Mechanical ventilation in the operating room frequently includes application of positive end expiratory pressure (PEEP). This is done to improve intraoperative oxygen delivery, as well as to improve lung mechanics postoperatively. PEEP increases intrathoracic pressure, decreasing venous return, and potentially raising venous pressure. This raises potential concern that PEEP may increase bleeding, particularly in operations such as sinus surgery that may open venous vascular beds.
Dr. Samuel DeMaria, Department of Anesthesiology, Icahn School of Medicine at Mount Sinai, New York, New York, and colleagues randomized 47 patients to receive either 5 cm H2O of PEEP or zero added PEEP during Functional Endoscopic Sinus Surgery to see whether PEEP influenced intraoperative bleeding. Their findings are published in this month’s issue of Anesthesia & Analgesia in the article “The Influence of Positive End-Expiratory Pressure on Surgical Field Conditions During Functional Endoscopic Sinus Surgery.”

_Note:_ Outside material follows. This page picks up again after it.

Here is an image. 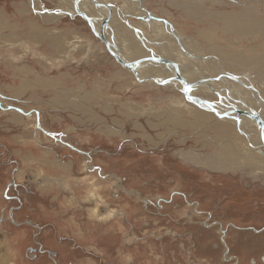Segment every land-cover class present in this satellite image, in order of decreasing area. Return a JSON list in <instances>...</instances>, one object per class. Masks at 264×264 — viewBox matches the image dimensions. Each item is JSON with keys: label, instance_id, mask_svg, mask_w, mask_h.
Listing matches in <instances>:
<instances>
[{"label": "rangeland", "instance_id": "1", "mask_svg": "<svg viewBox=\"0 0 264 264\" xmlns=\"http://www.w3.org/2000/svg\"><path fill=\"white\" fill-rule=\"evenodd\" d=\"M23 1L0 0V264H264V181L201 165L221 151L225 127L196 120L193 112L205 110L181 89L141 83L81 16L48 24ZM38 1L63 10L62 0ZM113 1L136 43L161 53L151 26L158 17L233 81L244 74L220 53L242 63L264 53L259 29L228 27L264 23V0ZM100 16L118 38L110 14ZM30 18L47 31L38 43L26 34ZM75 36L84 44L70 58L51 44ZM18 38L29 45L12 43ZM224 79L225 95L243 106ZM248 79L264 100V72Z\"/></svg>", "mask_w": 264, "mask_h": 264}, {"label": "bare ground", "instance_id": "2", "mask_svg": "<svg viewBox=\"0 0 264 264\" xmlns=\"http://www.w3.org/2000/svg\"><path fill=\"white\" fill-rule=\"evenodd\" d=\"M24 1L29 2L28 5H26ZM24 1H23L24 3L23 5H25L26 11L29 15H32L33 10L35 11L37 10L36 12L37 15L43 18L44 21L47 22L48 24L49 23L57 24L61 22L62 19L65 17L76 19L75 18L76 16H81L82 14H86V16L89 17L91 21L93 30L97 31L101 36H103L106 39V41L109 43L111 50L118 56L125 59V61L128 64L135 65V68L133 71L136 72L138 79L142 81L141 83L147 82L149 84L153 83L157 85L165 83L168 85H172L173 87L177 89H181L184 92L186 91L183 88V86L180 84V82L176 79L177 70L175 69V67L171 65L154 62V61L138 63V61L141 58H145L151 55L158 56L157 58H167V59L174 61L175 63H180L181 66H184L181 68L178 67V73L180 75V78H182L186 82L194 83L197 81L204 80V82H202L201 85L197 87V89L193 91H189V94H190L189 96H196L197 95L196 93H198L202 97H199L200 95H197L196 97H198L201 100L210 102L208 105L205 103L196 104L198 105L199 108L204 109L205 113L195 110L193 112L195 119L198 121L207 120L206 122L210 121V119H213V120L216 119V121H218V125L225 127V130L231 133L232 138L230 139V134H228L227 132V136H226L227 140L225 141V143L224 144L219 143V147L221 151L218 150L214 152L215 154L212 157H210L209 160L207 159L208 162L206 164H203L202 162L201 165L209 167L210 169L212 168V169L221 170V171H229V170L235 171L237 169H240V171L242 172L245 170L255 180L262 179L264 181V150H263V147H264V117L259 115L261 114V112H260V109L258 108V105H257L258 102H256L257 100H255V98L259 97V100L262 102L264 100L259 95L258 90L255 91L254 89L255 87L253 86L254 82H251L249 80L250 78L248 79V76L253 70L258 72L259 75L262 76L264 72V53L262 54V58L259 62L251 61L248 59L247 61L243 63H242V60L231 59L229 56H226L225 54L220 53L223 59H227L231 65L235 64L236 66L234 67H238L237 70L240 71L239 73H242V75L244 74L243 78L241 79L237 78L235 81H233L234 79L233 76H235V73L230 74L227 71H225L223 68H220L219 64L217 65L216 63H210L213 60L212 61L208 60L210 58H207L205 56V51L202 48L195 47L191 45L192 43H190L191 48L190 46L185 47L188 44V40L186 42V38L183 37V35L180 33L174 34L173 36L169 34V32L167 33L168 29L165 26V23L163 21L161 22V19L158 17L151 16L152 18L151 26L153 28L155 38H159L161 42L164 41V44H161L160 46H158L160 48L157 49L161 51L160 54L158 52H153V53L151 52V51H154L156 47L155 44L153 45V44H149L146 42H140V41H139L140 44L138 42L136 43L135 40L137 38V35L135 33L129 32V29L125 26L126 25L125 19L120 15L122 14V13H119L120 9L116 8L118 7L116 1H115L116 3H113L114 2L113 0H62L61 4L63 7V10H59L57 12L55 11V13H53V11L52 12L46 11L44 6L41 3H39L38 0H24ZM99 2L100 4H104V5L111 4L112 6L109 8L110 10H108L107 12L106 10H104L102 6L97 5V3ZM185 8L188 9V11L191 10V7L188 4L185 5ZM101 12L103 14L105 13V15L110 14L112 18L111 25L112 24L116 25L120 29L119 31H121V33H119L120 36L118 38H115L112 34L109 33L108 30H106L109 27L105 28L103 26L102 20L104 18L102 16L97 18L98 14ZM248 13L249 12H247V14ZM42 15L51 16L52 19L48 17H44ZM245 15L243 18H245ZM153 18H155V20ZM232 23H234V25H232L229 22V26H228V27H231L232 29L234 28L238 30L237 28H240L239 26L241 27L244 26V28L246 27L242 23L238 21L236 22V20L232 21ZM251 26L252 27L247 26L248 28L246 30L243 28L244 30L242 29L241 32L242 33L251 32L256 29H259L264 35V23L263 22L256 23L257 27H255L254 24H252ZM28 27H29L30 32L26 34L35 43L42 41L47 36L46 35L47 31L43 27H40V25L37 24L35 20H32V18H30L28 22ZM38 27L40 28L38 29ZM32 28H33V32L31 30ZM35 28L38 31L34 30ZM150 34L152 35V33ZM52 39H51L52 46H54L55 49L57 50L66 51L67 57L69 58L71 57V54L73 52H77L78 50L82 49L83 44H84L82 41V38L81 37L79 38L77 36H75L74 39L69 42L64 41L62 39L57 40V41H54ZM154 42L160 43L158 40H155ZM12 43L14 44L18 43L17 44L18 46H22L24 44L29 45L28 43L22 44V39L20 38L13 39ZM33 47H37V46H33ZM101 49L103 51H107V48H105L104 50V48L101 47ZM88 50H92L90 43H88ZM214 52H218V51L214 50ZM166 55L167 57H165ZM116 62L118 61L116 60ZM118 63L122 65L120 62ZM206 66L208 68H206ZM123 67L128 69V67L126 66H123ZM159 67L162 68L163 73ZM128 70L130 71V69ZM216 76H224L225 79L224 78L223 79L226 80L225 83L229 88L236 87L235 92L234 91L232 92L233 94H235V96L238 99L240 98L242 101H245V103H243V106L240 101L234 99V96L228 97V94L225 95V93L229 92V89L222 88V86L220 87L218 85L220 84L219 81L223 80L222 78L219 81H216V82L213 81V79H215ZM174 80L177 81L175 82L176 83L175 85H174ZM223 90H225L224 93L222 92ZM241 91H242V95L241 94L239 95L238 93H240ZM251 91L255 93L254 96ZM261 93L262 95H264V91L262 89H261ZM214 98L217 99L216 102L211 100V99L214 100ZM212 103L214 105H212ZM177 104L181 108L184 107L186 109V112H188V114H192V112L188 110L189 107L187 105L181 102H178ZM262 106L264 108L263 104H261V106L259 107H262ZM206 111L215 112L220 117L218 116L216 117V115L207 114ZM240 112H250L256 116L259 115L260 120H261L260 123H262V125L256 122L253 118L245 115L244 113H240ZM238 145L242 146L243 149H239L240 146ZM182 157L186 161L187 160L191 162L193 161L192 163L195 162L196 165L198 163H201L200 162L201 159L197 158L198 156H195L194 154L189 155L187 153H183ZM96 200L100 202L99 204L103 203L102 200H100L99 198H97ZM107 211L108 210L106 208V212ZM109 212L111 213V216L114 215L113 211H108L106 214L107 218L109 217L108 214L110 215Z\"/></svg>", "mask_w": 264, "mask_h": 264}, {"label": "water", "instance_id": "3", "mask_svg": "<svg viewBox=\"0 0 264 264\" xmlns=\"http://www.w3.org/2000/svg\"><path fill=\"white\" fill-rule=\"evenodd\" d=\"M97 5H98V6H102V7H106V8H108V10H110L109 8L111 7L110 4H106V5H104V4H100V2L97 3ZM81 17H83L84 19H86V21L90 23L89 25H90L91 28H92L91 21H90L89 17H87L86 14H82ZM103 26H104V24H103ZM104 27H105V26H104ZM105 28H106V27H105ZM92 30H93V28H92ZM93 32H94V34H95L98 38H100L101 41L105 44V46H106V47L108 48V50L111 52L112 56H114V57L116 58V60H117L118 62H120L123 66L128 67V69H130V70L133 72V74L138 78L136 72L133 71L134 68H135V65H134V64H128V63L125 61V59H123L122 57H120V56H118L117 54H115V53L111 50V48H110V46H109V43L106 41V39H105L103 36H101L97 31L93 30ZM152 53H153V52H152ZM148 61H154V62H158V63H162V64H166V65H171V66L175 67V69L177 70V76H176L177 78H176V79L180 82V84H181V85L183 86V88L186 90L184 94H185L187 100H189L190 102H193V103H195V104L205 103V104L208 105V104L210 103V102H207V101L201 100V99H199V98L196 97V96H189V95H190V94H189V91H193V90L197 89V87H198L199 85H201V83L204 82V80H203V81H200V82H194V83L186 82L185 80H183L182 78H180V75H179V73H178V64L175 63L174 61L170 60V59H167V58H157V56L151 55V56H148V57H145V58H141V59L138 61V63H139V62H148ZM138 80H139V79H138ZM139 81H140V80H139ZM141 82H142V81H141ZM166 82H167V81H166ZM163 84H164V83H163ZM240 113H244L245 115H247V116L253 118V119H254L256 122H258V123H260V121H261L259 115L256 116V115H254V114H252V113H250V112H240ZM225 115H226V114H225ZM223 116H224V115H223ZM260 125H262V123H260Z\"/></svg>", "mask_w": 264, "mask_h": 264}]
</instances>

Bleeding was no different between the study groups. Thus, PEEP per se did not degrade the surgical field through increased blood loss. However, peak inspiratory pressure was directly correlated with increased bleeding and a decreased quality of the surgical field. The punchline is that PEEP can be safely used, but ventilation strategy should minimize peak pressures to create the best possible surgical field. This might include using pressure rather than volume mode, increased I:E ratio (to permit full expansion with less pressure), the use of muscle relaxants, and elevation of the head of the bed.
Patients with a body mass index > 40 kg/m2 were excluded. The authors explain that in these patients “body habitus would be more likely to affect respiratory variables.” Unstated is the possibility that obese patients might require PEEP, and randomizing the obese subjects to the PEEP group might compromise their care.